> **TASK DESCRIPTION**: Out of all the lines below, count those with the word "Cookies". Give the number only.

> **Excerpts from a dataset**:
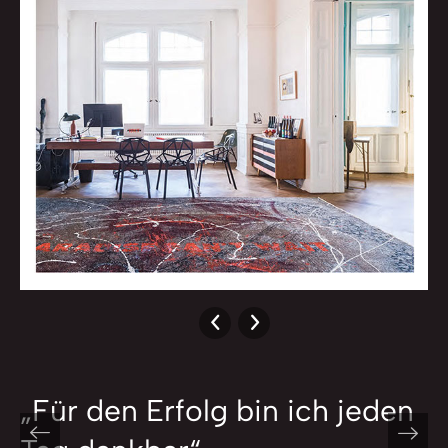
„Für den Erfolg bin ich jeden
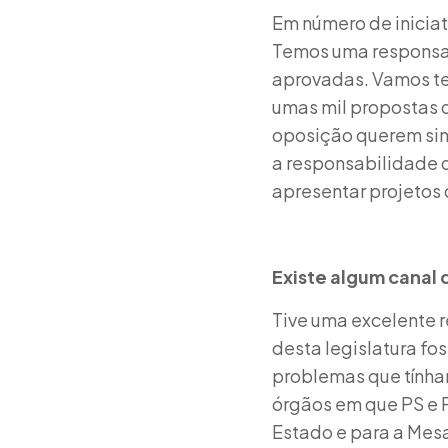
Em número de iniciat
Temos uma responsabi
aprovadas. Vamos ter
umas mil propostas d
oposição querem sina
a responsabilidade 
apresentar projetos 
Existe algum canal
Tive uma excelente r
desta legislatura fo
problemas que tính
órgãos em que PS e P
Estado e para a Mesa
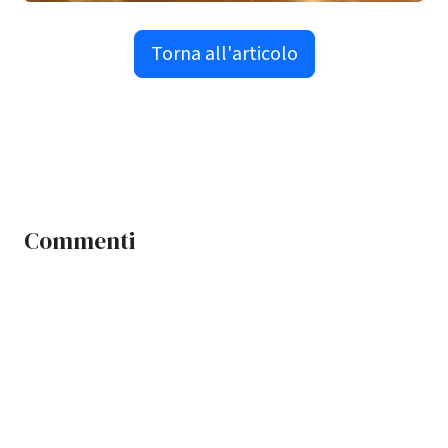
Torna all'articolo
Commenti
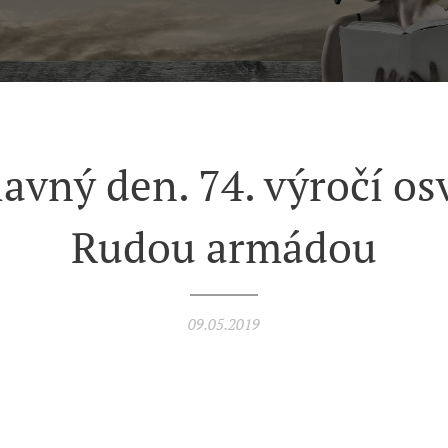
lavný den. 74. výročí o
Rudou armádou
09.05.2019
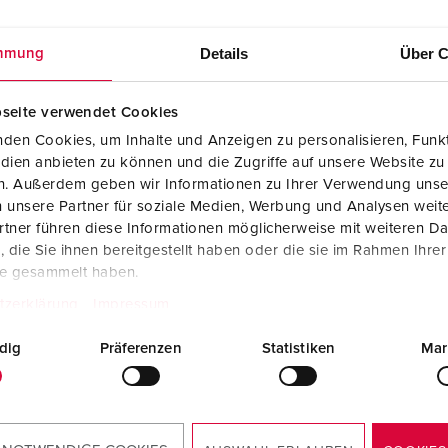
Details
Über C
mmung
seite verwendet Cookies
den Cookies, um Inhalte und Anzeigen zu personalisieren, Funkt
dien anbieten zu können und die Zugriffe auf unsere Website zu
en. Außerdem geben wir Informationen zu Ihrer Verwendung unse
 unsere Partner für soziale Medien, Werbung und Analysen weite
tner führen diese Informationen möglicherweise mit weiteren D
lossingen voor diverse toepassingen op
die Sie ihnen bereitgestellt haben oder die sie im Rahmen Ihre
olgende pagina vind je meer informatie over onze
te gesammelt haben.
tzerklärung
Impressum
dig
Präferenzen
Statistiken
Mar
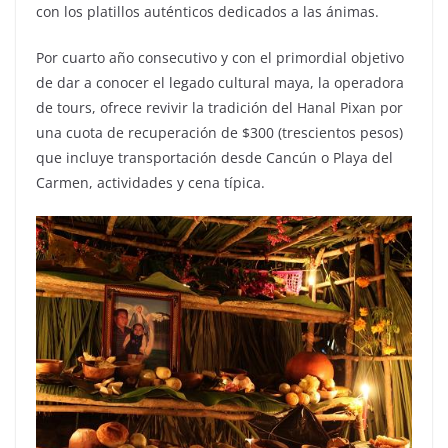
con los platillos auténticos dedicados a las ánimas.
Por cuarto año consecutivo y con el primordial objetivo
de dar a conocer el legado cultural maya, la operadora
de tours, ofrece revivir la tradición del Hanal Pixan por
una cuota de recuperación de $300 (trescientos pesos)
que incluye transportación desde Cancún o Playa del
Carmen, actividades y cena típica.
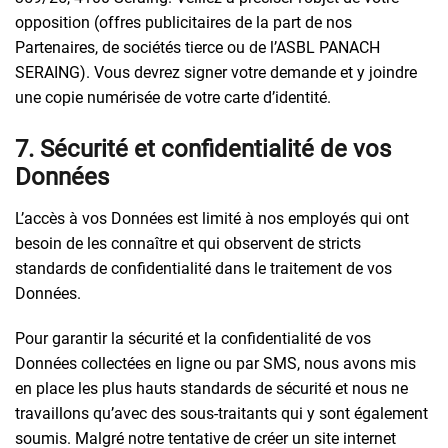
opposition (offres publicitaires de la part de nos
Partenaires, de sociétés tierce ou de l’ASBL PANACH
SERAING). Vous devrez signer votre demande et y joindre
une copie numérisée de votre carte d’identité.
7. Sécurité et confidentialité de vos
Données
L’accès à vos Données est limité à nos employés qui ont
besoin de les connaître et qui observent de stricts
standards de confidentialité dans le traitement de vos
Données.
Pour garantir la sécurité et la confidentialité de vos
Données collectées en ligne ou par SMS, nous avons mis
en place les plus hauts standards de sécurité et nous ne
travaillons qu’avec des sous-traitants qui y sont également
soumis. Malgré notre tentative de créer un site internet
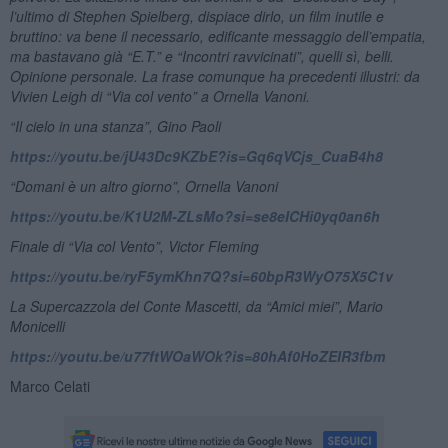
l’ultimo di Stephen Spielberg, dispiace dirlo, un film inutile e
bruttino: va bene il necessario, edificante messaggio dell’empatia,
ma bastavano già “E.T.” e “Incontri ravvicinati”, quelli sì, belli.
Opinione personale. La frase comunque ha precedenti illustri: da
Vivien Leigh di “Via col vento” a Ornella Vanoni.
“Il cielo in una stanza”, Gino Paoli
https://youtu.be/jU43Dc9KZbE?is=Gq6qVCjs_CuaB4h8
“Domani è un altro giorno”, Ornella Vanoni
https://youtu.be/K1U2M-ZLsMo?si=se8eICHi0yq0an6h
Finale di “Via col Vento”, Victor Fleming
https://youtu.be/ryF5ymKhn7Q?si=60bpR3WyO75X5C1v
La Supercazzola del Conte Mascetti, da “Amici miei”, Mario
Monicelli
https://youtu.be/u77ftWOaWOk?is=80hAf0HoZEIR3fbm
Marco Celati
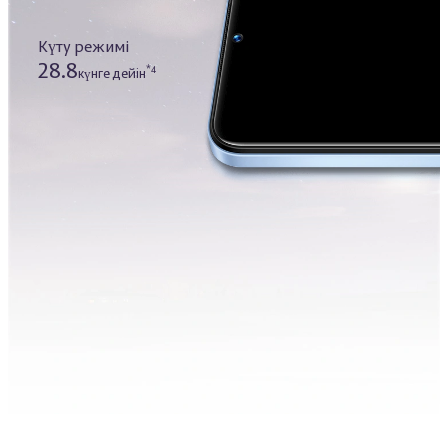
Күту режимі
28.8
*4
күнге дейін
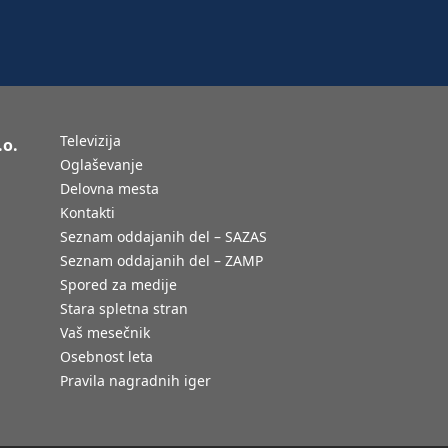
Televizija
.o.
Oglaševanje
Delovna mesta
Kontakti
Seznam oddajanih del – SAZAS
Seznam oddajanih del – ZAMP
Spored za medije
Stara spletna stran
Vaš mesečnik
Osebnost leta
Pravila nagradnih iger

> **RESULT OF THE TASK**: 2